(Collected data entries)

* Begin *

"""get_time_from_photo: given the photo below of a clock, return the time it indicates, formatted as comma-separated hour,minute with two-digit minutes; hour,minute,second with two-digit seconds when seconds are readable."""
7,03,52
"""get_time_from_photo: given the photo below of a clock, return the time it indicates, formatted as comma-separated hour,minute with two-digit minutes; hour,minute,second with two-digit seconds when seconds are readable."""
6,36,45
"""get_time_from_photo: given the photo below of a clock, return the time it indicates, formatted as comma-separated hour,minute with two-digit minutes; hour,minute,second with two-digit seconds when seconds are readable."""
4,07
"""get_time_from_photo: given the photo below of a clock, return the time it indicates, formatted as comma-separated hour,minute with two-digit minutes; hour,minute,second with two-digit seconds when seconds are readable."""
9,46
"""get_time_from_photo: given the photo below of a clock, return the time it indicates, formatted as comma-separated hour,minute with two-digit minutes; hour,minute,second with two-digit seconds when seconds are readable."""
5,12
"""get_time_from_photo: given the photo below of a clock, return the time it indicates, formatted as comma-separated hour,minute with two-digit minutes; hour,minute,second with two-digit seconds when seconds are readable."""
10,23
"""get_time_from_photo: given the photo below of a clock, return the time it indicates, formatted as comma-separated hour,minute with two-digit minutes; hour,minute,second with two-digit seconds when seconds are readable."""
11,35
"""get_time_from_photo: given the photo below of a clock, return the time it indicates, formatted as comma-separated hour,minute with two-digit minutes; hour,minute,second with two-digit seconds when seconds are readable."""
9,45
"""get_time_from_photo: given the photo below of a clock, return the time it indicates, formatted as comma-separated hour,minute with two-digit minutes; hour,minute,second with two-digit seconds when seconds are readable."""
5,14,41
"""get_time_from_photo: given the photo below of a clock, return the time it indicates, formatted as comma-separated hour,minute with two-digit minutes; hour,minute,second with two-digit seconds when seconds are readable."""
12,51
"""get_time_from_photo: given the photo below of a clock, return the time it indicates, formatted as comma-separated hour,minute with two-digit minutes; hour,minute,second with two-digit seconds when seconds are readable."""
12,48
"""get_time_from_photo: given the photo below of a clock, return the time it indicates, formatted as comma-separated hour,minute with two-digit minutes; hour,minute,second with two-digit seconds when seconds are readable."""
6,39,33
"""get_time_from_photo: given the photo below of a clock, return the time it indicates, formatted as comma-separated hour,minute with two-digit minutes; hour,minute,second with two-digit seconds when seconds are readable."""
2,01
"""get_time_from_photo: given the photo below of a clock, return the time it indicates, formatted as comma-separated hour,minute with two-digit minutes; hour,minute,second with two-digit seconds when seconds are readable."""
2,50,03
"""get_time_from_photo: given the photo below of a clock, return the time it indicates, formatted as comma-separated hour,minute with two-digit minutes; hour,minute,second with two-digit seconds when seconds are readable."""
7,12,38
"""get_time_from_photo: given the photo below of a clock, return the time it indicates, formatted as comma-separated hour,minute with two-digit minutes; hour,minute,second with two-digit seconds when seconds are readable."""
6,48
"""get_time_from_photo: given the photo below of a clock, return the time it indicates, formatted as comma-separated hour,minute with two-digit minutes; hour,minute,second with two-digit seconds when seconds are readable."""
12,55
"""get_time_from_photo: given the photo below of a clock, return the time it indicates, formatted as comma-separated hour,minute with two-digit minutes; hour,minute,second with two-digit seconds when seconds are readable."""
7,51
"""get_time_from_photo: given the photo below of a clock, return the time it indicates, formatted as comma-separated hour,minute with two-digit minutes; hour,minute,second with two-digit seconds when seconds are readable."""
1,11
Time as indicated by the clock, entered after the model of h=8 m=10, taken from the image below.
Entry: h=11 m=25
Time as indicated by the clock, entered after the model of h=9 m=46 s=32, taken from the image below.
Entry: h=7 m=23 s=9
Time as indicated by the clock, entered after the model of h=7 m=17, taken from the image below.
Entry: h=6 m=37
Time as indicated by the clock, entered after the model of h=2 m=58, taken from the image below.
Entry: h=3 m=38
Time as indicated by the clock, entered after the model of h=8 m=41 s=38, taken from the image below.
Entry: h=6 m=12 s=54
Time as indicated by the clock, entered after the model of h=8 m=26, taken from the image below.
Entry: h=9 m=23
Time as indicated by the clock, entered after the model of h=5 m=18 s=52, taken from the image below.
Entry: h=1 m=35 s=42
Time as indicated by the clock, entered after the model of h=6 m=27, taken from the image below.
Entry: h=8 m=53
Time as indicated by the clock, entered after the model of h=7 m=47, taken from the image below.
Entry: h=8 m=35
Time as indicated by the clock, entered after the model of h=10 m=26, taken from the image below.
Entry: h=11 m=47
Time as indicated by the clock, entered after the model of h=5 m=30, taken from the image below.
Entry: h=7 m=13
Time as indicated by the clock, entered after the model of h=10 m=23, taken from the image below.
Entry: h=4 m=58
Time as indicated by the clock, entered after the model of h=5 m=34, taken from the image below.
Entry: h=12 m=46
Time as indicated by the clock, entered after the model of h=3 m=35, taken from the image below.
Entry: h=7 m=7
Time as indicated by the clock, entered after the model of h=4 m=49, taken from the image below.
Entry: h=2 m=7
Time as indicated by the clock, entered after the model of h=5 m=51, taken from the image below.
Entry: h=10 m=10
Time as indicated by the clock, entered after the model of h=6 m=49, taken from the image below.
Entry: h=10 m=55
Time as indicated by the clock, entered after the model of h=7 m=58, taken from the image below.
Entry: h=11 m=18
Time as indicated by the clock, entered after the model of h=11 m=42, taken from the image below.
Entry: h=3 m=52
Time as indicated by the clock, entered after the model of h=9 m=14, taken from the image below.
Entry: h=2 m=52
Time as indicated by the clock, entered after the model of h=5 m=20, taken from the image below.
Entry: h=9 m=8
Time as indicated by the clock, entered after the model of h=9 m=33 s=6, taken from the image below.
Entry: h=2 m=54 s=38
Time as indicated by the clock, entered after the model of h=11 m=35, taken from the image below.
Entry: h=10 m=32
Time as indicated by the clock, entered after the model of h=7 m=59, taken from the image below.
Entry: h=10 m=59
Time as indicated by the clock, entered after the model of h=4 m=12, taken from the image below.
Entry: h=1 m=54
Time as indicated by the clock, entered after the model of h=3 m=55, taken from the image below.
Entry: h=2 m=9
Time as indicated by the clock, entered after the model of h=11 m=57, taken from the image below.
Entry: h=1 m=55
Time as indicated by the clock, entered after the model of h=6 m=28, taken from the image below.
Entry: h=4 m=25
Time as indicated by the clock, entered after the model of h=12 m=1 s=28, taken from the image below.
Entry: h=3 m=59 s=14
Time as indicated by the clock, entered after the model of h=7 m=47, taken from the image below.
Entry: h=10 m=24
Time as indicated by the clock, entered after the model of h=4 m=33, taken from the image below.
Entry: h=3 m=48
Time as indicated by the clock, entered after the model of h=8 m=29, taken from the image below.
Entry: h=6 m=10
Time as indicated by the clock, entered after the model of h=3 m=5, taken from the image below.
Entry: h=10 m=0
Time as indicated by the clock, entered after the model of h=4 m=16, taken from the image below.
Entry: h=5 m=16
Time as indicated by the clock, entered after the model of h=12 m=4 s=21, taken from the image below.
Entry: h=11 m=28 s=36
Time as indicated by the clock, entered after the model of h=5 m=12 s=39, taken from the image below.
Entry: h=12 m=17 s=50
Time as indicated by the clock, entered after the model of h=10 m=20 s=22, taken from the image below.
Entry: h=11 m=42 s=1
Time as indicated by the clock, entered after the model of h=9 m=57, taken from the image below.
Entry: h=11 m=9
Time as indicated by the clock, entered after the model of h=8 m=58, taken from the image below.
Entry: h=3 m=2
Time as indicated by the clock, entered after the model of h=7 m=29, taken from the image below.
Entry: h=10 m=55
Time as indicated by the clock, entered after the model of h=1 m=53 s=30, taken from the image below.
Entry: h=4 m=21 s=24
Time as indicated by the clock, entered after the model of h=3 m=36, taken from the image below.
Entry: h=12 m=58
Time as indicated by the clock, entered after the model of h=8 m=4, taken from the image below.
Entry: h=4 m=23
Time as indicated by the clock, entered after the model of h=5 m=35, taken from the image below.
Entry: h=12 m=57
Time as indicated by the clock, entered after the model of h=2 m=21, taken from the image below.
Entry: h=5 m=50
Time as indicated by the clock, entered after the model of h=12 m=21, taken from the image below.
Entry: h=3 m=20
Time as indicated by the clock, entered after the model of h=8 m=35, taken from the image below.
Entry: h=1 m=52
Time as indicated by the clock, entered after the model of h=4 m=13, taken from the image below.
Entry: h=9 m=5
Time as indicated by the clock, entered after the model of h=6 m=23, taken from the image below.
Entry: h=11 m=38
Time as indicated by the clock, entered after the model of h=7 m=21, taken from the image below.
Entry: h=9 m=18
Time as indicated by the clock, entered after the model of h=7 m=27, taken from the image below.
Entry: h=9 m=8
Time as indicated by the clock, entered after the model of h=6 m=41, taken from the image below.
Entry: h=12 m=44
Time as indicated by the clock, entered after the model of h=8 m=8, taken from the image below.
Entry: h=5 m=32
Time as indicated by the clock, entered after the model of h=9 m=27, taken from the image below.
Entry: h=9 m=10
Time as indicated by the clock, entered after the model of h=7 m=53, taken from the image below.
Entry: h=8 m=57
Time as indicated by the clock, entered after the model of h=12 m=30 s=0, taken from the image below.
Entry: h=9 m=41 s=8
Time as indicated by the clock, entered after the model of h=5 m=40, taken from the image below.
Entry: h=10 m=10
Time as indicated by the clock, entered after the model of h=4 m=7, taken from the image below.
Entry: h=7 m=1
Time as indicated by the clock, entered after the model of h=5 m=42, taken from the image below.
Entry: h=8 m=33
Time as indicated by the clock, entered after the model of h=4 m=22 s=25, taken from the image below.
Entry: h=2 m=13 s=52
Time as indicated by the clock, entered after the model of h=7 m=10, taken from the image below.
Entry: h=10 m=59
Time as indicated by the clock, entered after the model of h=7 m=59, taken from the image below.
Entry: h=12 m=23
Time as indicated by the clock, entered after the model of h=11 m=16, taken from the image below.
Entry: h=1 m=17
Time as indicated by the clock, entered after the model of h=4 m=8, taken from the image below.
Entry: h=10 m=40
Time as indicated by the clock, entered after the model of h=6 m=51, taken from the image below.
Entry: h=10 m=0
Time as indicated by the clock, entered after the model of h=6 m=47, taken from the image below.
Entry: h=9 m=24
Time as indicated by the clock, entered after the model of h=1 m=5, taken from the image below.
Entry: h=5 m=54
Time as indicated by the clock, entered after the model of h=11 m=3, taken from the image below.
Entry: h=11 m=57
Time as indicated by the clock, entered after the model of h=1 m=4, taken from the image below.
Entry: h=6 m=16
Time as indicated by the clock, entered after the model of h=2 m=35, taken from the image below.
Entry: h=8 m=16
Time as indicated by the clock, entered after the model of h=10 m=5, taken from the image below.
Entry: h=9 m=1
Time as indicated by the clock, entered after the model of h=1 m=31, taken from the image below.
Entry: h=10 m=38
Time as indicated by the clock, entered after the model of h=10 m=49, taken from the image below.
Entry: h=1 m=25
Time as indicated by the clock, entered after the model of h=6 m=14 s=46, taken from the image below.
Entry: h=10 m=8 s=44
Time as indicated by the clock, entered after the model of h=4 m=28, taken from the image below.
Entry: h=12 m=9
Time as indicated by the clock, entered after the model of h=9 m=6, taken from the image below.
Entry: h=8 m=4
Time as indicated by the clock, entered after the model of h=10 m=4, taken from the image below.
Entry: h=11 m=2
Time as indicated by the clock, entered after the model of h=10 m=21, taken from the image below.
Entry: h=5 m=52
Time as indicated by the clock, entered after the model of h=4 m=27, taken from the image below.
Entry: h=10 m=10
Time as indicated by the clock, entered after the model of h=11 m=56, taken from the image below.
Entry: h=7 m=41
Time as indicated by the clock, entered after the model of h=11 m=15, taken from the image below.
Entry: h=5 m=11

* End *

## SET TASK
Arrange the lines of the entries running from the line containing "m=34, taken from the image below." through the line containing "Entry: h=1 m=55", both included, as a JSON list of strings, one string per line and with blank lines omitted.

## WORKED SOLUTION
[
  "Time as indicated by the clock, entered after the model of h=5 m=34, taken from the image below.",
  "Entry: h=12 m=46",
  "Time as indicated by the clock, entered after the model of h=3 m=35, taken from the image below.",
  "Entry: h=7 m=7",
  "Time as indicated by the clock, entered after the model of h=4 m=49, taken from the image below.",
  "Entry: h=2 m=7",
  "Time as indicated by the clock, entered after the model of h=5 m=51, taken from the image below.",
  "Entry: h=10 m=10",
  "Time as indicated by the clock, entered after the model of h=6 m=49, taken from the image below.",
  "Entry: h=10 m=55",
  "Time as indicated by the clock, entered after the model of h=7 m=58, taken from the image below.",
  "Entry: h=11 m=18",
  "Time as indicated by the clock, entered after the model of h=11 m=42, taken from the image below.",
  "Entry: h=3 m=52",
  "Time as indicated by the clock, entered after the model of h=9 m=14, taken from the image below.",
  "Entry: h=2 m=52",
  "Time as indicated by the clock, entered after the model of h=5 m=20, taken from the image below.",
  "Entry: h=9 m=8",
  "Time as indicated by the clock, entered after the model of h=9 m=33 s=6, taken from the image below.",
  "Entry: h=2 m=54 s=38",
  "Time as indicated by the clock, entered after the model of h=11 m=35, taken from the image below.",
  "Entry: h=10 m=32",
  "Time as indicated by the clock, entered after the model of h=7 m=59, taken from the image below.",
  "Entry: h=10 m=59",
  "Time as indicated by the clock, entered after the model of h=4 m=12, taken from the image below.",
  "Entry: h=1 m=54",
  "Time as indicated by the clock, entered after the model of h=3 m=55, taken from the image below.",
  "Entry: h=2 m=9",
  "Time as indicated by the clock, entered after the model of h=11 m=57, taken from the image below.",
  "Entry: h=1 m=55"
]